Emsisoft in practice
Emsisoft Cloud Console is divided into modules where users can manage settings on Emsisoft-protected devices. Protection rules can be created for individual employee profiles. This allows organizations to implement restrictive protection rules in line with the company’s security policies, or make exceptions for advanced users, IT staff and other users who require high-level access to do their work.
Despite offering many settings, Emsisoft Cloud Console remains intuitive and responsive. The aforementioned Emergency Network Lockdown feature, for example, kicks into action almost instantly. After enabling lockdown, it took just 1 to 3 seconds for our test computers to be cut off from the Internet – faster than anyone would be able to manually pull the cable out of the socket or switch between the shared computer screens.
In terms of usability, there are a lot of things to like and some thoughtful touches that will make life easier for administrators and MSPs. The console loads quickly in the browser. Changes are accepted and swiftly applied after adjusting a setting. Updates to endpoints can be delayed up to 30 days to allow administrators to perform compatibility tests before the new version is rolled out.
In summary, Emsisoft Cloud Console is a solution that offers many advantages and very few disadvantages. At the AVLab.pl portal, we try to showcase useful and good applications for enterprises. Among these solutions, there is a well-deserved place for Emsisoft.
The above infographic is probably a somewhat realistic depiction of a cyberattack. On the left, we have as many as 300,000 new threats that appear on a daily basis. A small number of these threats are exposed in the form of malicious hosts and opened by employees in organizations. While it’s true that only a small proportion of this malware will successfully infect a device, even a single incident can have far-reaching consequences for businesses of all sizes.

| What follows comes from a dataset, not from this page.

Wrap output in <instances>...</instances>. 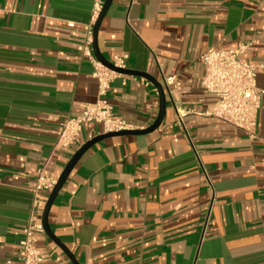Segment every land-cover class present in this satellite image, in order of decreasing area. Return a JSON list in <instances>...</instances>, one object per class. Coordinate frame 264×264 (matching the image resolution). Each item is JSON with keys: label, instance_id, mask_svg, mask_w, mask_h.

Emsisoft should be seriously considered when looking for a security solution. For Polish companies, the only barrier may be the lack of technical support in the Polish language. That is probably the only disadvantage. Smaller companies and public authorities often require Polish language support. Without it, tenders will be off the table.
Emsisoft’s product provides great protection against ransomware (Emsisoft was the first to stop the WannaCry ransomware that has used NSA exploits from the very beginning), robust security for Windows servers, and a fast, intuitive cloud-based console. The product is available as software with the console in the cloud, or the console can be installed on a company server. We recommend Emsisoft Cloud Console solution without hesitation to all small or medium-sized businesses.
Postscript. Emsisoft also makes the Emsisoft Emergency Kit, a powerful standalone scanner. It can be a very useful tool for administrators and other IT professionals who suspect an infection has taken place and wish to scan and clean infected systems.